• TASK GOAL: Return every line of the data below that includes the string "naar".

*** Opening LISTED RECORDS ***

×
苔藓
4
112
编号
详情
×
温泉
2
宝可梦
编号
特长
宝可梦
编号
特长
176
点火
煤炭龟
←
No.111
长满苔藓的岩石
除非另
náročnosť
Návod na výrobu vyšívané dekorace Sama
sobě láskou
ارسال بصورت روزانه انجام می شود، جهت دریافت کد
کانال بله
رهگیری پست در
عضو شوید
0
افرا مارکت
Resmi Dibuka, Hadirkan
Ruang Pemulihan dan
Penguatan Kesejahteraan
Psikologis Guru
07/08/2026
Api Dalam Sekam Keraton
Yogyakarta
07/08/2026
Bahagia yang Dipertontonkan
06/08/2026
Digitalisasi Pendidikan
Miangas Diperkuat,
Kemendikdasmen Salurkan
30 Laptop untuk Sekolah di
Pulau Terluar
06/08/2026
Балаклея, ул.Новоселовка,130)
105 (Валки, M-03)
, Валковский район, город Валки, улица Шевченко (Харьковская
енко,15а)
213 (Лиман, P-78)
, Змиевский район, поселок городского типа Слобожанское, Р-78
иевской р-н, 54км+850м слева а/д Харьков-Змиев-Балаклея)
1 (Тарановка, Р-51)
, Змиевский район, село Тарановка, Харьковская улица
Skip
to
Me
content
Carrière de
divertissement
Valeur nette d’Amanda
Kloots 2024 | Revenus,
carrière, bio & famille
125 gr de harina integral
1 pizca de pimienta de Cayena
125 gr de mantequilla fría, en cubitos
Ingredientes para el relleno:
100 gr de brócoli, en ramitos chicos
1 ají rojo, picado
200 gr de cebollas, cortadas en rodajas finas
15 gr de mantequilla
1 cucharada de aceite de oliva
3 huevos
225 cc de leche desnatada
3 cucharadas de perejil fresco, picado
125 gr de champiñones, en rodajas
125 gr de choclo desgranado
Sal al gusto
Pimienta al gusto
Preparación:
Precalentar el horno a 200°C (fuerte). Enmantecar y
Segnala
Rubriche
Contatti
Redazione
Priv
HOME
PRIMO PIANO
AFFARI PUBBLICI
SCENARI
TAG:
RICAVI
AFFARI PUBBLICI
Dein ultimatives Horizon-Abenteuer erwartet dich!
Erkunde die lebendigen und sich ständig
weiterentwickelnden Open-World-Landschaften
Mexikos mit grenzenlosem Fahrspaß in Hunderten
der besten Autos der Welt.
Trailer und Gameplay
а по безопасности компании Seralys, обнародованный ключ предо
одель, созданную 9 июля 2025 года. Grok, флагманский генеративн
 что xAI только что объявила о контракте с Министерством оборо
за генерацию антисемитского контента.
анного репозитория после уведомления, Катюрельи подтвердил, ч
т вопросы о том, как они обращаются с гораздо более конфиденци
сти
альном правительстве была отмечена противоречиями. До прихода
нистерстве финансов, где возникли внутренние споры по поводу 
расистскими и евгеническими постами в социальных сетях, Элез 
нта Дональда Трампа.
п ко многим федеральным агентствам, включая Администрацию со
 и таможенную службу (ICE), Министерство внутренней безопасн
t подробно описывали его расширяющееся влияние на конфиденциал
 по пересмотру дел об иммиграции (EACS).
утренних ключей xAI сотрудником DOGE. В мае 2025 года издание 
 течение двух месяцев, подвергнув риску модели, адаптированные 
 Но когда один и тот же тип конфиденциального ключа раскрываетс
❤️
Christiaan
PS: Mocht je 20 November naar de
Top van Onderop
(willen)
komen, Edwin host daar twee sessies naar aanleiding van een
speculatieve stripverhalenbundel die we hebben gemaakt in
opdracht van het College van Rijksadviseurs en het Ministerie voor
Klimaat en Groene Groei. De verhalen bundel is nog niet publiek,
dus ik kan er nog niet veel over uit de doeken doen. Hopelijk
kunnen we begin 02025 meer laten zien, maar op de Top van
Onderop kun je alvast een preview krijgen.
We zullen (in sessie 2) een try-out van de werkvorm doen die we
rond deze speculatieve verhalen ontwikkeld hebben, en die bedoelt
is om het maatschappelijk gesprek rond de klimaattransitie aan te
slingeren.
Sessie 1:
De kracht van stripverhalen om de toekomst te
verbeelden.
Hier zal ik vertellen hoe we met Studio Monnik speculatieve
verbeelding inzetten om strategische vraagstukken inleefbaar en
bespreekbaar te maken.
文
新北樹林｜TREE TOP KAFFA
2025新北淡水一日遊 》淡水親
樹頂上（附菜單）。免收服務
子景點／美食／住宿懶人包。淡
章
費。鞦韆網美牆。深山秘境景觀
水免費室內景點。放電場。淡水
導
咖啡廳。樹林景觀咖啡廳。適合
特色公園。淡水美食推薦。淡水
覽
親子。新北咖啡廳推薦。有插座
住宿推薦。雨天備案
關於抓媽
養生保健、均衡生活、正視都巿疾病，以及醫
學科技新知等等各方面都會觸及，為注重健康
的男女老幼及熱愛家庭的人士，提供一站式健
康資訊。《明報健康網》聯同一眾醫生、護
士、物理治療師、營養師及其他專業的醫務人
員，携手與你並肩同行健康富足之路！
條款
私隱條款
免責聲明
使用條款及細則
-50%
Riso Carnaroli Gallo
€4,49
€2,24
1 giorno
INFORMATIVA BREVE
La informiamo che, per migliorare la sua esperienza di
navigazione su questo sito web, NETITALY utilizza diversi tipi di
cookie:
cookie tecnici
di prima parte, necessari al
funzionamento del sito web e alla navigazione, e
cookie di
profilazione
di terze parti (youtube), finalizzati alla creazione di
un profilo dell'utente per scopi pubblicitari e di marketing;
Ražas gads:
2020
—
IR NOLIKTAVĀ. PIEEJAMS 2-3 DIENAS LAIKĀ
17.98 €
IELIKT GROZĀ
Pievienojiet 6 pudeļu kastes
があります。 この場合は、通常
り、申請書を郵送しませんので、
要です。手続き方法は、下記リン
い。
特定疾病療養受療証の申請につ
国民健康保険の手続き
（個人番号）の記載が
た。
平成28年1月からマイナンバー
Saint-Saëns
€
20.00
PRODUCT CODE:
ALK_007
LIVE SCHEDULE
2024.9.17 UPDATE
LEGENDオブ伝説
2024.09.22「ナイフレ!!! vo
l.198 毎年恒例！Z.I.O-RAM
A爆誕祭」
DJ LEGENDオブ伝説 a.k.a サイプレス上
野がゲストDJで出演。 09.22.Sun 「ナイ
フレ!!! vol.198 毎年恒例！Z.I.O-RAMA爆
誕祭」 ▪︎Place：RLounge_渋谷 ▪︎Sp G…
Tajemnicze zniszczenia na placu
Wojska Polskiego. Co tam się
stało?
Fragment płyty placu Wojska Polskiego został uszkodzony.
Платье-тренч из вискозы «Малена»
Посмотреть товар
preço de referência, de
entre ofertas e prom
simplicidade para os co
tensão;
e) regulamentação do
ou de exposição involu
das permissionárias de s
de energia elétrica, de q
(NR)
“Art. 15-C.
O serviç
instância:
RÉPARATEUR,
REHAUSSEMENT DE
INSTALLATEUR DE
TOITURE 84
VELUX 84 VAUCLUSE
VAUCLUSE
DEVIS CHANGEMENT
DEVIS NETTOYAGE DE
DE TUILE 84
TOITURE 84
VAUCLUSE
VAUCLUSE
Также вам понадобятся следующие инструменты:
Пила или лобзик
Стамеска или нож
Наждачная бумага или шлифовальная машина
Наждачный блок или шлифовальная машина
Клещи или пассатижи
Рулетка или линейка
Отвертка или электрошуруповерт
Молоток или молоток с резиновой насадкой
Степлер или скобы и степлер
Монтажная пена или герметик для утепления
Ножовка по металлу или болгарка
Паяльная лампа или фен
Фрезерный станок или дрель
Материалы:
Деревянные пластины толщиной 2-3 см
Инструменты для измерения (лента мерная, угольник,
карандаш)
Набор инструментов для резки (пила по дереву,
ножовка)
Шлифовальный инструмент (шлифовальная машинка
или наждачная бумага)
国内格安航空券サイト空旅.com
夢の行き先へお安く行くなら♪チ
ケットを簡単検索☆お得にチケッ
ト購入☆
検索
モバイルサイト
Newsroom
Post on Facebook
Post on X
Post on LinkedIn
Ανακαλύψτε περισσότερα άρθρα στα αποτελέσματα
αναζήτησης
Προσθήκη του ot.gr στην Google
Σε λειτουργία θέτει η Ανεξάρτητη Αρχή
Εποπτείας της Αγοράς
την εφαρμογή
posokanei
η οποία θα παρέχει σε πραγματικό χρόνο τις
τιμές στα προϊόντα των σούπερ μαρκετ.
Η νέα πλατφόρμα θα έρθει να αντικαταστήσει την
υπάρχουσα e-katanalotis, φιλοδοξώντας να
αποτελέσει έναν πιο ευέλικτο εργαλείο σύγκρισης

*** Closing LISTED RECORDS ***

• OUTPUT OF THE EXERCISE:
PS: Mocht je 20 November naar de
komen, Edwin host daar twee sessies naar aanleiding van een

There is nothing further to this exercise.